Demdike Stare are one of several artists in the oddly labeled musical micro-genre Witch House (also called Haunted House or Drag) who create industrial, dub-influenced electronic music that incorporates chopped-up and screwed beats, menacing atmospheres, and distorted sound effects. Far from mainstream, their work bears a sinister, minimalistic quality that might best be described as a cross between the dance floor and a dungeon.
This isn’t music I usually pay attention to, but something I recently heard (and saw) from the duo is worth exploring. Taken on its own aural merits, “Haxan” (from 2009’s Symbiosis) is a formidable song. It remains in a state of constant building without ever reaching a climax — a difficult, clever thing to pull off in electronic music. It’s due, in large part, to the two ominous, serpentine synthesizer riffs that intertwine early on, then perpetually rise and fall to song’s shadowy percussive clatter and rumbling sub bass. The effect is hypnotic; six and a half minutes goes by in the blink of an eye.
But what makes “Haxan” truly memorable is its pairing with a montage of video clips (put together by The29Nov Films) from “Haxan: Witchcraft Through the Ages,” the 1922 Danish silent film about pagan worship in the Middle Ages. In its original context, a few frames of possessed nuns dancing in hysterics while the Devil lurks nearby might induce an almost comical, scare-your-kids-silly vibe, but when backed by the Demdike Stare song, the occult images gain more weight, and the whole thing is imbued with a decidedly creepy, skin-crawling tone.

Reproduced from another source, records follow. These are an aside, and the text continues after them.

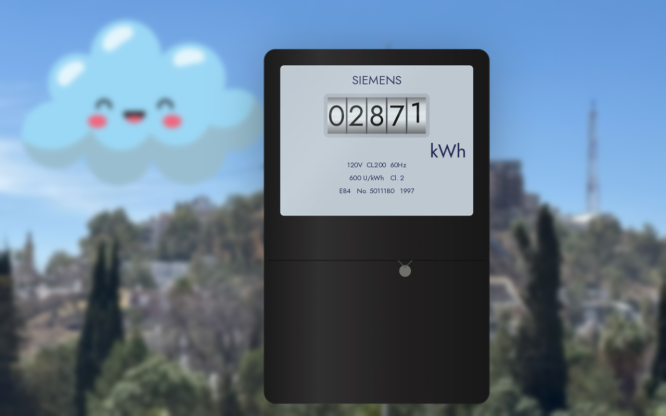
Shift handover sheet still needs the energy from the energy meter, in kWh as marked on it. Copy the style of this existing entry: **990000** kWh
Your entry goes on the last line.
**2871** kWh
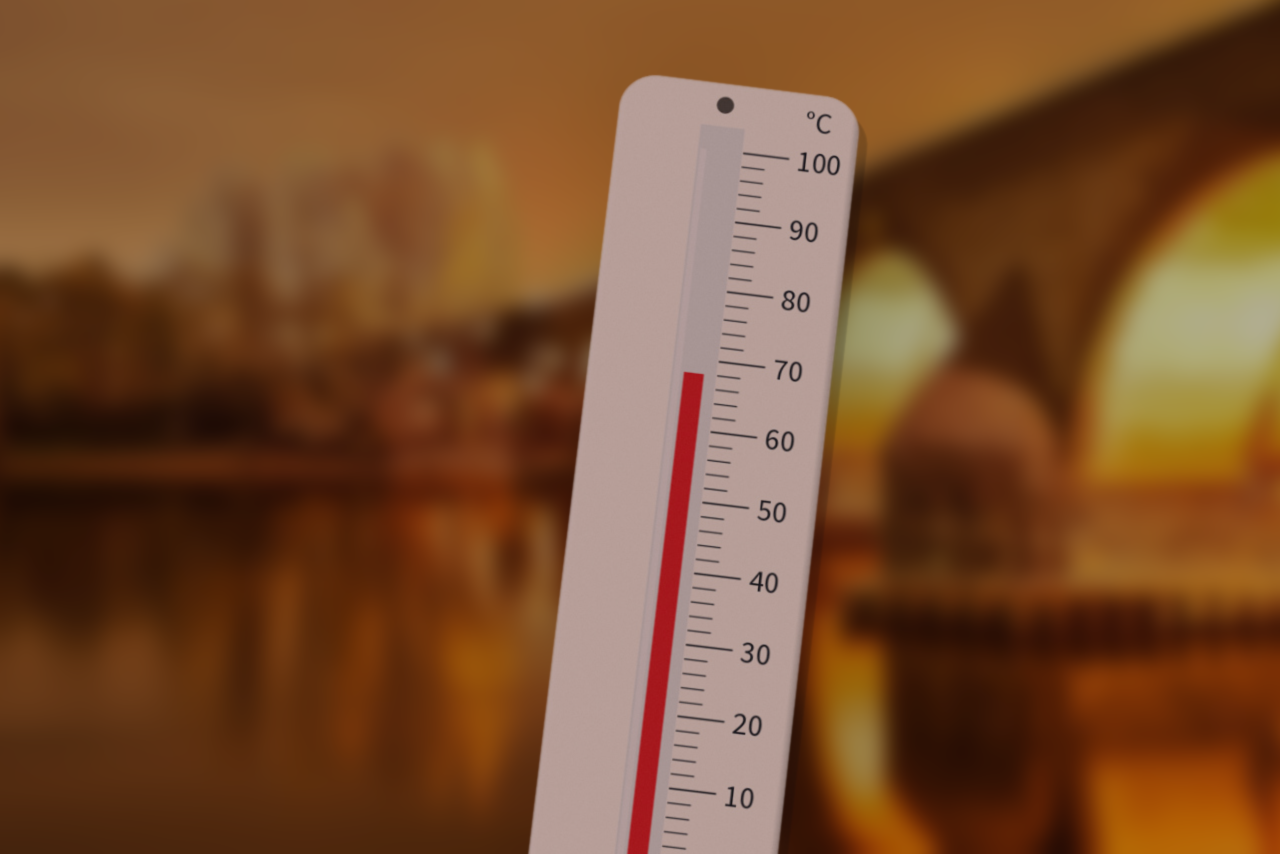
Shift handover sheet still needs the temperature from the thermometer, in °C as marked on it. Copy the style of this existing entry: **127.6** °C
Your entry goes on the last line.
**68** °C
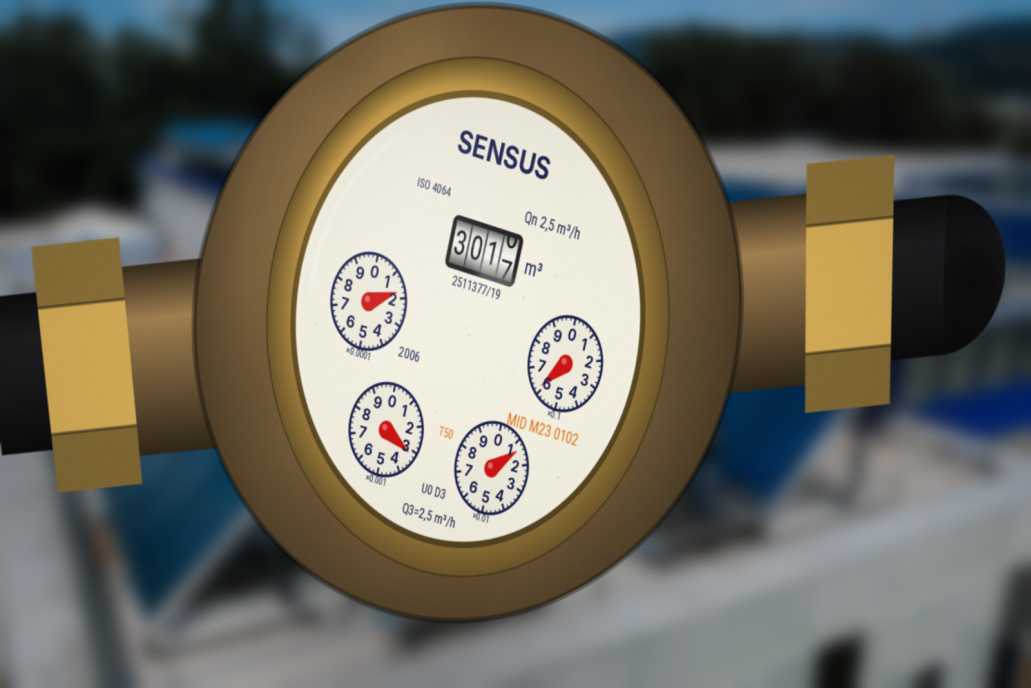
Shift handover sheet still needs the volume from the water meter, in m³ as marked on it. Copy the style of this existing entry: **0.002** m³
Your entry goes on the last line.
**3016.6131** m³
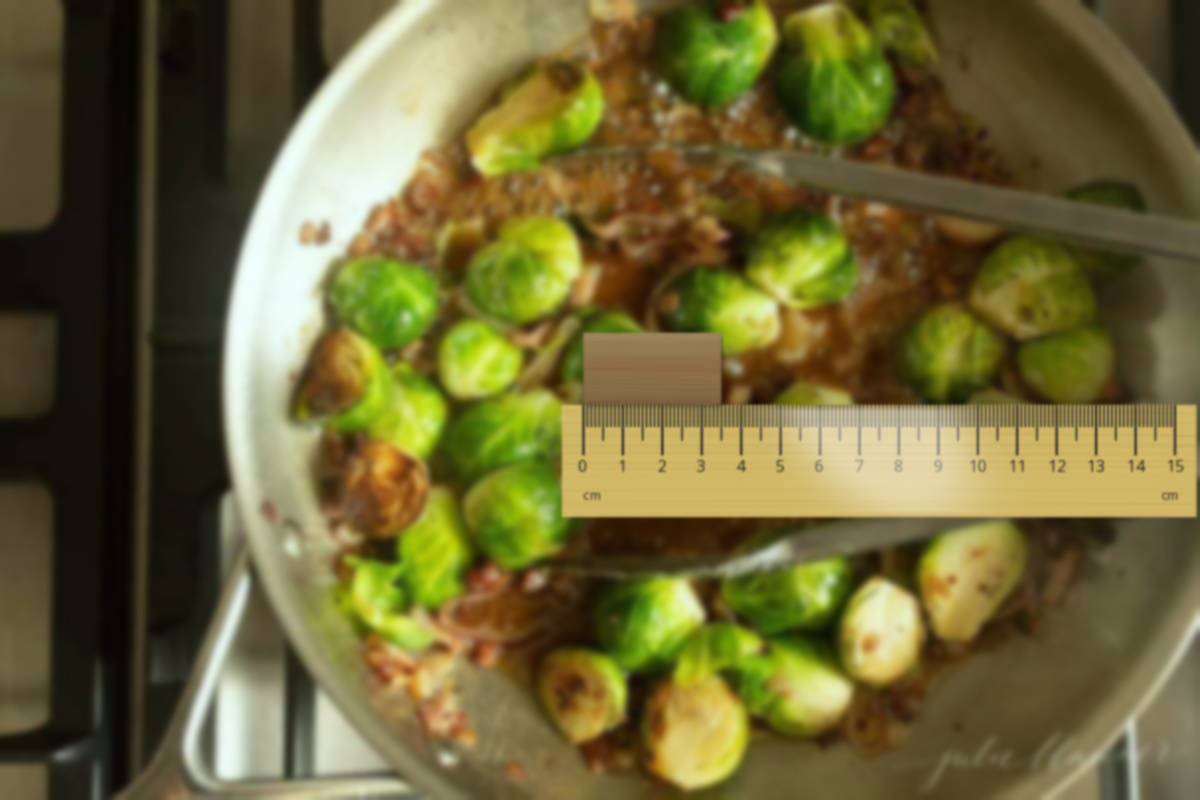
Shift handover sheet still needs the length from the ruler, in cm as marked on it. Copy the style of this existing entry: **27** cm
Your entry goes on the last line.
**3.5** cm
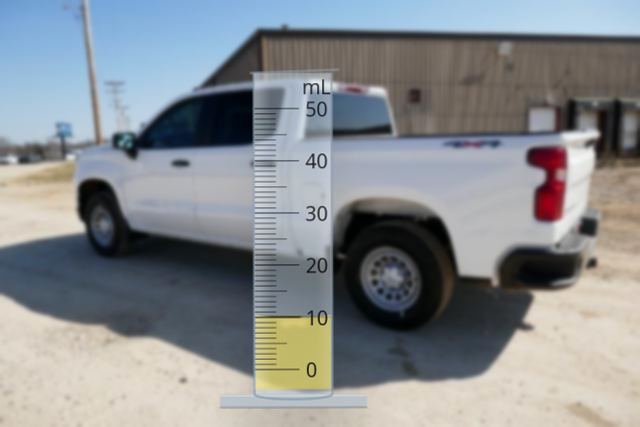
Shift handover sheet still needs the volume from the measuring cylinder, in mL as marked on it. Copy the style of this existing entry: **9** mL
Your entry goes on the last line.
**10** mL
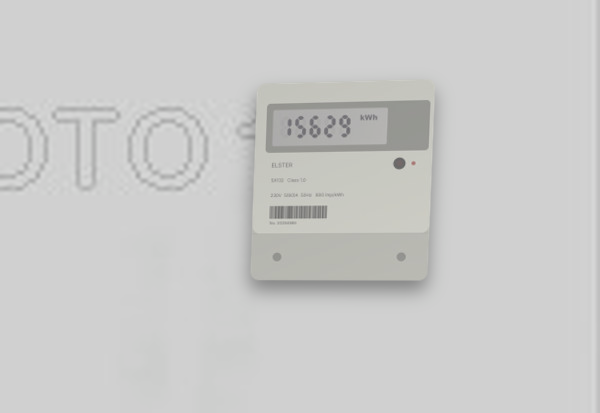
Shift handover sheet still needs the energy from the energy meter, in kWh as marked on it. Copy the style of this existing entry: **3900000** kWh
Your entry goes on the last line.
**15629** kWh
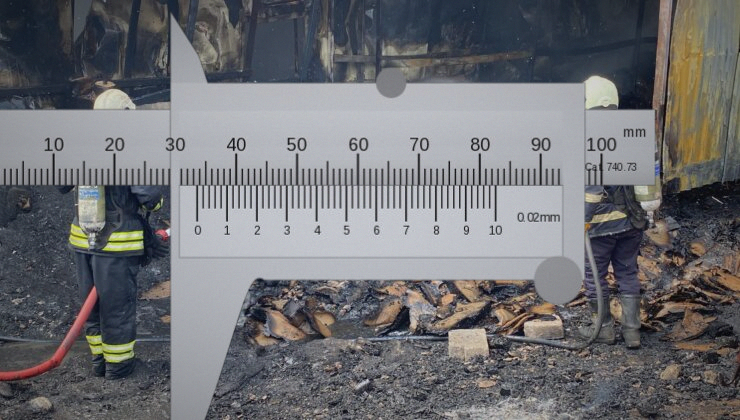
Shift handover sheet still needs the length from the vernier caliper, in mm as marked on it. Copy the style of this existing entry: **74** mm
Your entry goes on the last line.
**33.6** mm
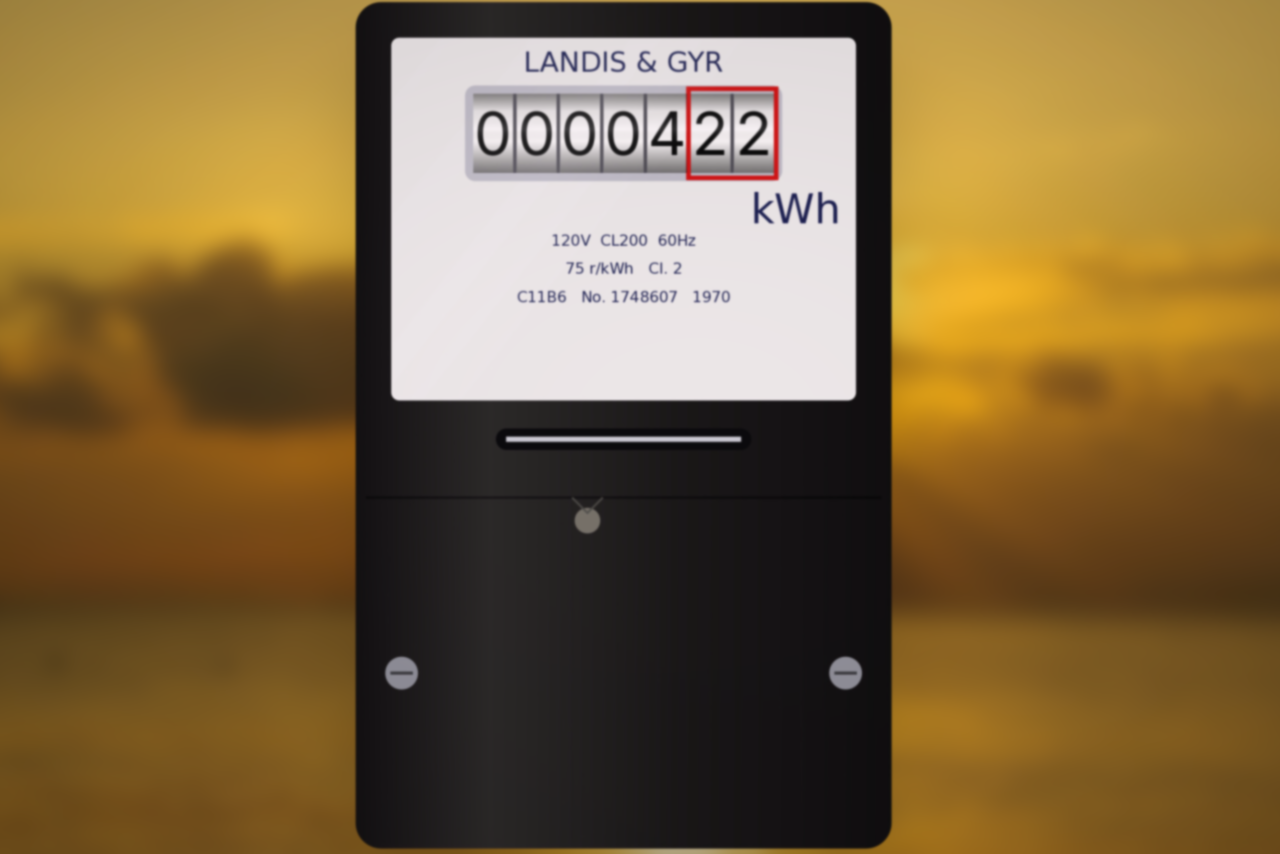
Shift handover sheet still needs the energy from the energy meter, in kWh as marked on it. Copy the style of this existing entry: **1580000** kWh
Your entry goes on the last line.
**4.22** kWh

A similar thing happens in Demdike Stare’s music videos for “Extwistle Hall vs. Forest of Evil (Dusk)” and “Forest of Evil (Dawn)” in which obscure European 70’s film footage (from “Valerie and her Week of Wonders” and “Hallucianation Strip,” respectively) is spliced and repurposed to create an unsettling melange of the sexual and surreal. There’s an evil-looking man with terrible dental work, gratuitous love-making (mildly NSFW), people morphing into plants, and some self-flagellation (naturally). I can’t tell you what the hell is happening in either of these videos but the end result is as magnetic as it is disturbing.
Demdike Stare, who specialize in creating eerie, atmospheric instrumentals, have turned the concept of a making soundtracks for movies on its head — they instead use old films, which are sometimes shown on huge screens at the duo’s concerts, as the visual backdrop for their throbbing, spooky blend of witch house. Separated by genres, languages, and nearly four decades of pop culture, music and film have been unexpectedly woven together to create an experience that could not have been acheived without one or the other. Strange bedfellows, indeed.